+++ DATASET CONTENT +++

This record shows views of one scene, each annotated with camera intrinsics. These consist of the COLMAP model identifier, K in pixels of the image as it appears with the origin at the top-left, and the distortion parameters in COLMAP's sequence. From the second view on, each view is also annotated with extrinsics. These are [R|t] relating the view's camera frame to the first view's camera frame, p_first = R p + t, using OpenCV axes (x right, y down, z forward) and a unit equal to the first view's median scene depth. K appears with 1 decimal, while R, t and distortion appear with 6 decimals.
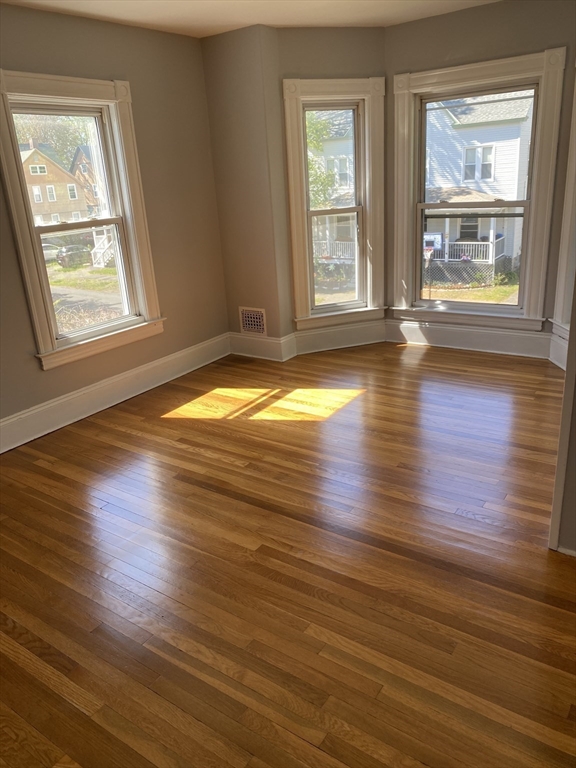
lens RADIAL K [[568.0, 0, 288.0], [0, 568.0, 384.0], [0, 0, 1]] dist [0.044287, -0.096729]
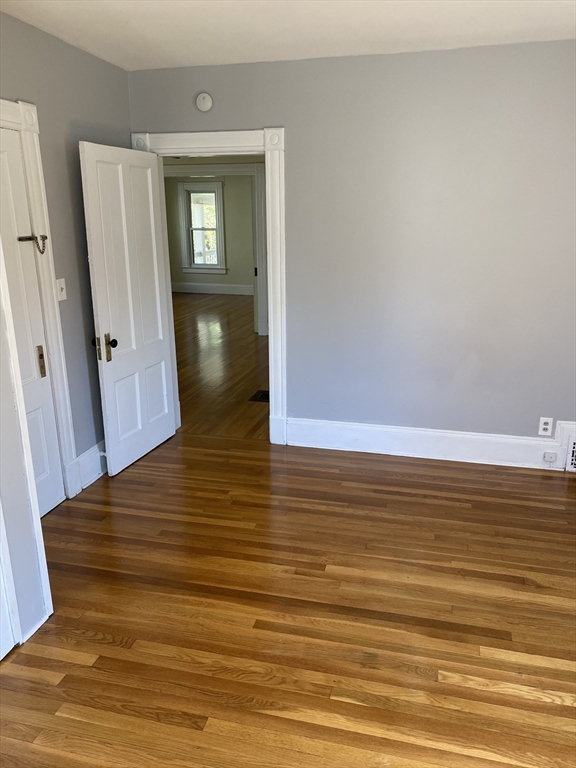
lens RADIAL K [[568.0, 0, 288.0], [0, 568.0, 384.0], [0, 0, 1]] dist [0.044287, -0.096729]
pose [[-0.934021, 0.163387, -0.317663, 0.316590], [-0.062228, 0.801251, 0.595084, -0.662293], [0.351757, 0.575588, -0.738218, 1.644324]]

+++

REQUIRED WORK:
Copy out the data above with "top-left" switched to "upper-left" and everything else unchanged, leaving out the pictures.

WRITTEN RESPONSE:
This record shows views of one scene, each annotated with camera intrinsics. These consist of the COLMAP model identifier, K in pixels of the image as it appears with the origin at the upper-left, and the distortion parameters in COLMAP's sequence. From the second view on, each view is also annotated with extrinsics. These are [R|t] relating the view's camera frame to the first view's camera frame, p_first = R p + t, using OpenCV axes (x right, y down, z forward) and a unit equal to the first view's median scene depth. K appears with 1 decimal, while R, t and distortion appear with 6 decimals.
lens RADIAL K [[568.0, 0, 288.0], [0, 568.0, 384.0], [0, 0, 1]] dist [0.044287, -0.096729]
lens RADIAL K [[568.0, 0, 288.0], [0, 568.0, 384.0], [0, 0, 1]] dist [0.044287, -0.096729]
pose [[-0.934021, 0.163387, -0.317663, 0.316590], [-0.062228, 0.801251, 0.595084, -0.662293], [0.351757, 0.575588, -0.738218, 1.644324]]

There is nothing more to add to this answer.